With three ventriloquists in the family, it's not long before the family farm falls into disarray, and with the death of Uncle Gibble, Lothario's wife is left to hoe the rows and till the soil until she drops dead between the beanpoles one hot August day. This moment is referenced in Faulkner's later novel, Light In August, but in the meantime Lothario is left to raise the twins by himself and bring in a measly dollar from the withered and decrepit crops of his failing farm. 'Melonball' Malone, incidentally, is found guilty of dallying with the devil because of his silent ventriloquism and is promptly hung along with his dummies.

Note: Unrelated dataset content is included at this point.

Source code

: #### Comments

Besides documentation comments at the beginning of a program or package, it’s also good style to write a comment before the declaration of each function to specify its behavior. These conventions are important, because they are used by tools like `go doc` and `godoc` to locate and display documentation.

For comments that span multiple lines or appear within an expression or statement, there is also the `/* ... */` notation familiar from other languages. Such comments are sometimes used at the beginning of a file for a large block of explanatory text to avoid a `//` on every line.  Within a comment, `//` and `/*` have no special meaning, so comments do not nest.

The twins go on to become traveling evangelists, posing as husband and wife, clouding the narrative with a mosquito net of incest that Faulkner leaves intentionally ambiguous because he wrote the novel and was allowed to do this, either for fun, for profit or for posterity, it's anybody's guess and your guess is as good as mine or maybe not as good because of my Faulknerian insights, but it's close enough not to count for just some kind of chump change.

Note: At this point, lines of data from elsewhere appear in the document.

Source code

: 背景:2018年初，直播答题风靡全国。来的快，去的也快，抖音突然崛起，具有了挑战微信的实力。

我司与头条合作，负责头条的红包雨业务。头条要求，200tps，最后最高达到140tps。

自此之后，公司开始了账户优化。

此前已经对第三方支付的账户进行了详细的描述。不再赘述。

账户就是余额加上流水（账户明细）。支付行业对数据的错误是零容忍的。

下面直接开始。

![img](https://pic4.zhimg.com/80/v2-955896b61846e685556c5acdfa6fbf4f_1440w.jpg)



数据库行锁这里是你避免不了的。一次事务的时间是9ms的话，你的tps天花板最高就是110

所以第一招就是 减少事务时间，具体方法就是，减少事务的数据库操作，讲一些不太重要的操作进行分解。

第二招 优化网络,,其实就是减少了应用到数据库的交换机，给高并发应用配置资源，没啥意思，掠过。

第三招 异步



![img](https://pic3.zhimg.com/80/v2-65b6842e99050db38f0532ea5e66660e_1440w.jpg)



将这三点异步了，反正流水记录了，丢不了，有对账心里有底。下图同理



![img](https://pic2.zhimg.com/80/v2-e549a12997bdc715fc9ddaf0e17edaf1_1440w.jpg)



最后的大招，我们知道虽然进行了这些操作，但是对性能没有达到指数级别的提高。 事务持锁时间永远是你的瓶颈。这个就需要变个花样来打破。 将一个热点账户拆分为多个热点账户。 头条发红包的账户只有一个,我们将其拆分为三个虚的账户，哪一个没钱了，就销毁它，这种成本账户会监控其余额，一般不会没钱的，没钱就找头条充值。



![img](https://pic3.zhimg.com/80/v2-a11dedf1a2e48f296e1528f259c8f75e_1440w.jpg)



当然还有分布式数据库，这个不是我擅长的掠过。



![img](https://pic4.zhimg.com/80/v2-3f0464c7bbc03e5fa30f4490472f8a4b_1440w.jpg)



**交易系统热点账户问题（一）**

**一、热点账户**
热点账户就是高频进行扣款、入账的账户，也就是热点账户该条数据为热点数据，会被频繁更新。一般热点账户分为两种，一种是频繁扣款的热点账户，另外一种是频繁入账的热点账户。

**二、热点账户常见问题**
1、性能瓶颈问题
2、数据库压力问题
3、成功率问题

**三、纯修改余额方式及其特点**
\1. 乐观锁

Snitzy and Rudolph Horfhorf many years later, posing as husband and wife just like their fictional counterparts, and working as evangelist ventriloquists with their dummy, renamed Timmy from Baron von Plimpy, because of some bad feelings for German names after the war. 

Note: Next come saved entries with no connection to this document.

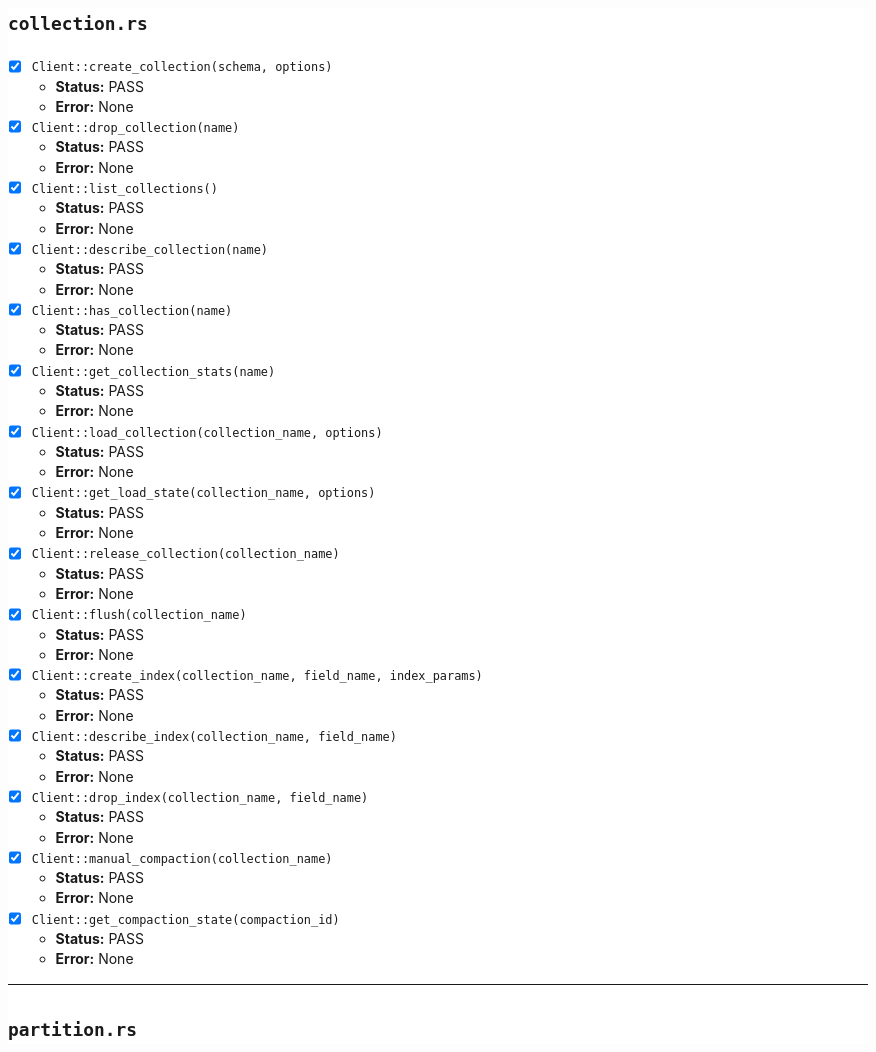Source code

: ## `collection.rs`

- [x] `Client::create_collection(schema, options)`
  - **Status:** PASS
  - **Error:** None
- [x] `Client::drop_collection(name)`
  - **Status:** PASS
  - **Error:** None
- [x] `Client::list_collections()`
  - **Status:** PASS
  - **Error:** None
- [x] `Client::describe_collection(name)`
  - **Status:** PASS
  - **Error:** None
- [x] `Client::has_collection(name)`
  - **Status:** PASS
  - **Error:** None
- [x] `Client::get_collection_stats(name)`
  - **Status:** PASS
  - **Error:** None
- [x] `Client::load_collection(collection_name, options)`
  - **Status:** PASS
  - **Error:** None
- [x] `Client::get_load_state(collection_name, options)`
  - **Status:** PASS
  - **Error:** None
- [x] `Client::release_collection(collection_name)`
  - **Status:** PASS
  - **Error:** None
- [x] `Client::flush(collection_name)`
  - **Status:** PASS
  - **Error:** None
- [x] `Client::create_index(collection_name, field_name, index_params)`
  - **Status:** PASS
  - **Error:** None
- [x] `Client::describe_index(collection_name, field_name)`
  - **Status:** PASS
  - **Error:** None
- [x] `Client::drop_index(collection_name, field_name)`
  - **Status:** PASS
  - **Error:** None
- [x] `Client::manual_compaction(collection_name)`
  - **Status:** PASS
  - **Error:** None
- [x] `Client::get_compaction_state(compaction_id)`
  - **Status:** PASS
  - **Error:** None

---

## `partition.rs`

Eventually Faulkner winds the whole thing down in a fractured denouement that resounds like a grandfather clock being struck repeatedly with an axe. Such is the subtlety of his thoughts, couched in the fecundity of his language, or more accurately, crammed into a folded-up sofa bed, its springs broken by time and the enormous rear ends of overweight cousins. Is this the place you'd like to sleep? To rest your troubled and over-sized head? I think not. Neither does Faulkner. And let me tell you, it isn't easy trying to throw your voice from inside the cramped space and metal constraints of a sofa bed. Just ask Sir Lumpy, Lord Pomeroy, Mr. Gobbles or Sheldon Goldstein. Don't wait too long for an answer though because by then you'll be dead or maybe a zombie making cannibal salami in Hell's kitchen. And wishing you'd paid a little more attention in ventriloquism school.